** PASSAGE TO READ **

= Beginning of Section =

Reorganizing the Picture Books- Finally!


This summer was BUSY! Sure we had the usual summer program hustle and bustle, but we also reorganized, or genre-fied, our picture book collection! I’ve wanted to to do this for a few years, but with limited staff it was impossible. Enter, the state library!

This year, my library welcomed one of three MLIS interns who came to Alaska for eight weeks, thanks to funding from the Alaska State Library. (Our Friends group pitched in housing.) The internship made this program happen. Period.

Families tell me they are thrilled with the reorganization because they can more easily browse the picture book collection. Some have already discovered new-to-them books as they were looking for books about Alaska and the North, for example. Kids are happy too, and quickly adopted the new system. Just the other day, a little boy, age 2, came into the children’s library and said “Claudia, where are the macheeen (machine) books?” Together we walked to the browsing bins tagged with gold stickers and the word “Go” where families can find books about things that go (trucks, cars, airplanes, hot air balloons, bicycles, etc.).

= End of Section =

** ENTRIES SUPPLIED **
= Beginning of Section =

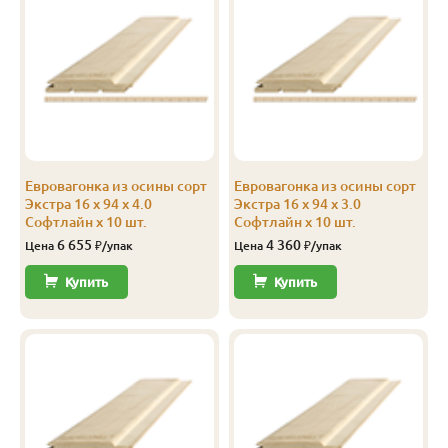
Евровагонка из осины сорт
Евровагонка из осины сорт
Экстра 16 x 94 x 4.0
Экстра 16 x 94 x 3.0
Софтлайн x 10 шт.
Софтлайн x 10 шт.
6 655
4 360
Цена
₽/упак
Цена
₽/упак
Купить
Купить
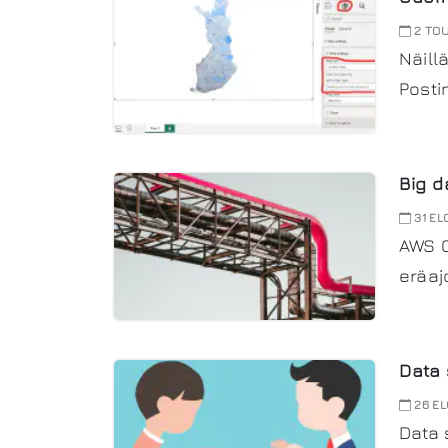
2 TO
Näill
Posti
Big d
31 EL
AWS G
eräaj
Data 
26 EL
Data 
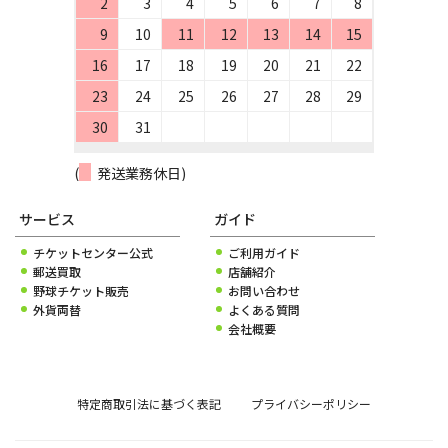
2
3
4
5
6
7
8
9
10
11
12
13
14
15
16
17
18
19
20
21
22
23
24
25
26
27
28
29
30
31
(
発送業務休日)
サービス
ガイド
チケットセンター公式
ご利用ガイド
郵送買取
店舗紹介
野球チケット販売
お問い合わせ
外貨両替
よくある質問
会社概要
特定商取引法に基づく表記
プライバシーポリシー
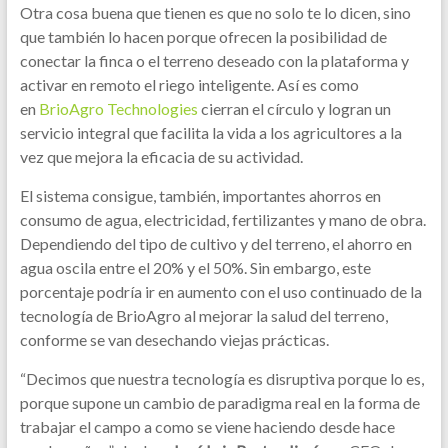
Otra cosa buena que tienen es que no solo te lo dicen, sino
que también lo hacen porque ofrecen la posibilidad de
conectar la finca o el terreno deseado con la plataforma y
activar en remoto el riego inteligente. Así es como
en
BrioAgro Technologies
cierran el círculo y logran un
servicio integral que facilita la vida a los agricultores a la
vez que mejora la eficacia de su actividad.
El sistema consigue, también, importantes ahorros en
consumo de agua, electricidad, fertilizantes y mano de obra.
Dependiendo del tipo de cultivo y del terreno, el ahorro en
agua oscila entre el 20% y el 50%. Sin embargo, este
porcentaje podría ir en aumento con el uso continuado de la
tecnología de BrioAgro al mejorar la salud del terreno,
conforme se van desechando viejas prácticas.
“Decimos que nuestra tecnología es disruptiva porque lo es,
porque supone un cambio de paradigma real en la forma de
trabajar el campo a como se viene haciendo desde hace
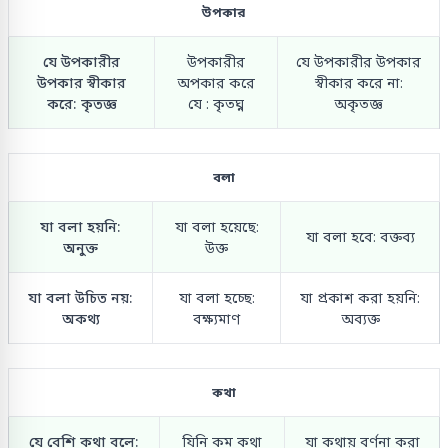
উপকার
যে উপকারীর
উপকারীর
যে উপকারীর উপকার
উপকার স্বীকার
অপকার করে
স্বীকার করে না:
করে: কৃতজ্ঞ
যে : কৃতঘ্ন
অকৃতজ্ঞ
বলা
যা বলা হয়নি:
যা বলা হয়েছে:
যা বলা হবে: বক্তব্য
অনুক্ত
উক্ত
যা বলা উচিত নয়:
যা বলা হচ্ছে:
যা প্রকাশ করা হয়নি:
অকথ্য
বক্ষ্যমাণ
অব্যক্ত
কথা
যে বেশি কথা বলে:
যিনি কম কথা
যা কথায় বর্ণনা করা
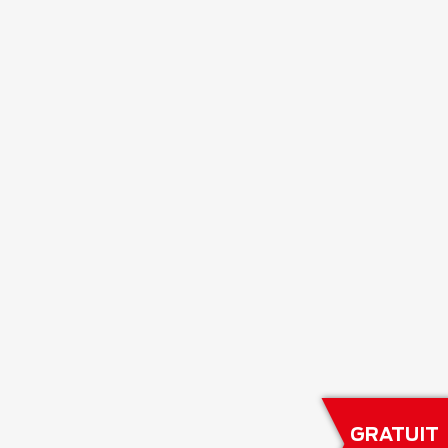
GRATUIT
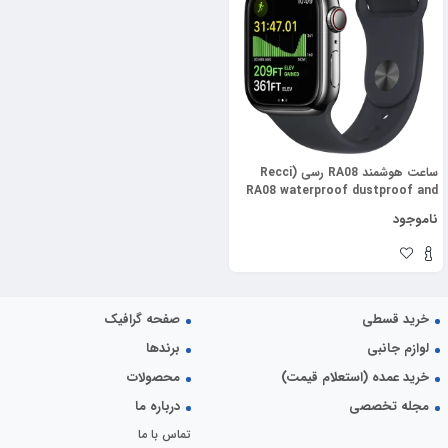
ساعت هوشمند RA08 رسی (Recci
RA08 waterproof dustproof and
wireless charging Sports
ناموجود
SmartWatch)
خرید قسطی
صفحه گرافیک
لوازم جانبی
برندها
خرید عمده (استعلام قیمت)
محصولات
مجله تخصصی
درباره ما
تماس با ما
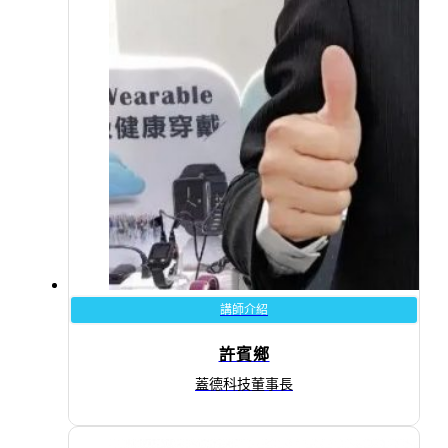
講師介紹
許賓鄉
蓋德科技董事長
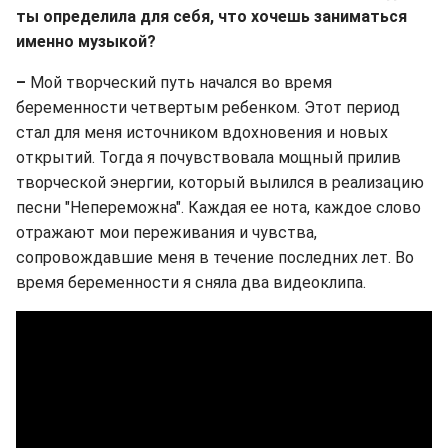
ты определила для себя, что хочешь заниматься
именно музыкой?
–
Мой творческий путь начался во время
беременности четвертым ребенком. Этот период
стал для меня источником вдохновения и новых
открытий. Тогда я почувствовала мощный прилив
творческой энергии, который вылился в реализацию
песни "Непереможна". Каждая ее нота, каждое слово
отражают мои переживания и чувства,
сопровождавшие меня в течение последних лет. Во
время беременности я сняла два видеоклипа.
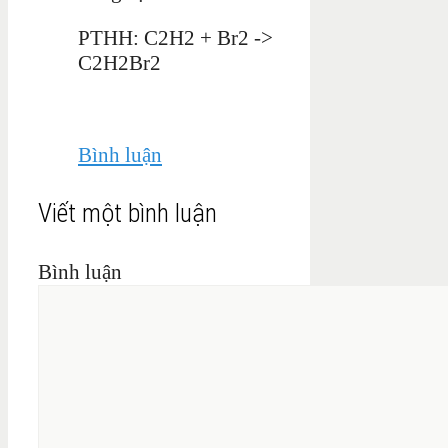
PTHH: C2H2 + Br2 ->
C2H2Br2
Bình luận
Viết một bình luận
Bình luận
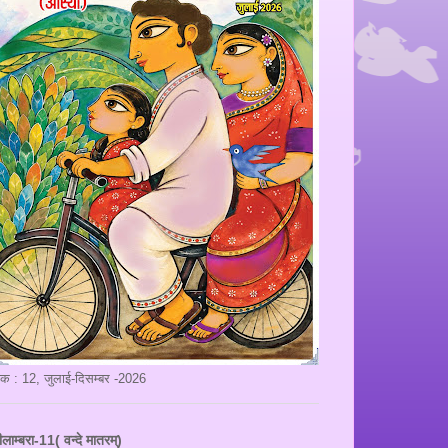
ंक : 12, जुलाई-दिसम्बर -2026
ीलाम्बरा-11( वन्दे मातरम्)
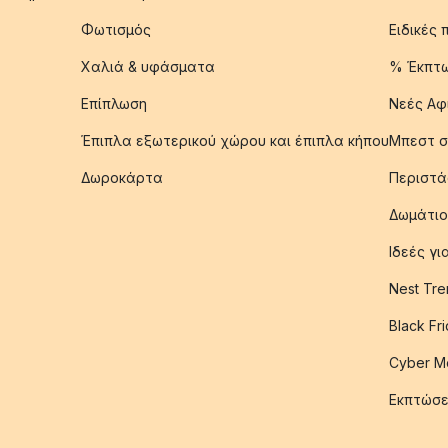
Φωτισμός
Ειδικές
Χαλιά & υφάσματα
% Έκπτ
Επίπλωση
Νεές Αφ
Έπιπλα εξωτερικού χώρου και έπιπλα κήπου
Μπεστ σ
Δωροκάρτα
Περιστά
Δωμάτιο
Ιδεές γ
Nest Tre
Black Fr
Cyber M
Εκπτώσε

= End of Section =

** WORK INSTRUCTION A **
Could you retype the post about reorganizing the picture books from "Families tell me" to "balloons, bicycles, etc.)."?
** WORK INSTRUCTION B **
Can you continue the post about reorganizing the picture books, picking up after its last sentence?
The listing isn't needed for anything here.

** EXERCISE RESPONSE A **
Families tell me they are thrilled with the reorganization because they can more easily browse the picture book collection. Some have already discovered new-to-them books as they were looking for books about Alaska and the North, for example. Kids are happy too, and quickly adopted the new system. Just the other day, a little boy, age 2, came into the children’s library and said “Claudia, where are the macheeen (machine) books?” Together we walked to the browsing bins tagged with gold stickers and the word “Go” where families can find books about things that go (trucks, cars, airplanes, hot air balloons, bicycles, etc.).

** EXERCISE RESPONSE B **
Why did we make the change

I first heard about libraries’ efforts to reorganize their picture book collections at ALA Annual in 2012 when I attended a session called “I Want a Truck Book! Reorganizing Your Picture Book Collection” led by Gretchen Caserotti, Deborah Cooper, and Tali Balas Kaplan. I agreed with all three presenters that kids, especially the youngest, struggle with the systems we’ve traditionally set up for organizing books. We make it easy for adults, not young children, when we organize books by the first letter of an author’s last name, as in our case. I want little ones to confidently select books, find ones they love, and come back for more! I also want them to help me put books away in the right bin when they are done with them. We’ll teach them the DDC and how to find books by author as they grow.

I flew home from California ready to start moving picture books! But, alas, the realities of time and staffing settled in.

What now?

Over the next few years, my library’s director and I talked about the idea of reorganizing our picture books frequently and discussed how families searched and how we could also make finding picture books pretty easy for staff and volunteer shelvers once the reorganization happened. We also needed to figure out what we needed to make the transition happen without closing the library, making staff work long weekends, or removing all of the picture books at one time.

In terms of a plan, we already had a few things going for us.

  • Our picture books (about 2,500) lived in browsing bins. We liked this arrangement because it already made the books (face-out) more accessible for pre-readers and readers than if they were on shelves, spine-out. In fact, we also bought face-out bins for our beginning readers a few years ago which makes for a friendly transition for emerging readers moving from one part of the children’s collection to the other.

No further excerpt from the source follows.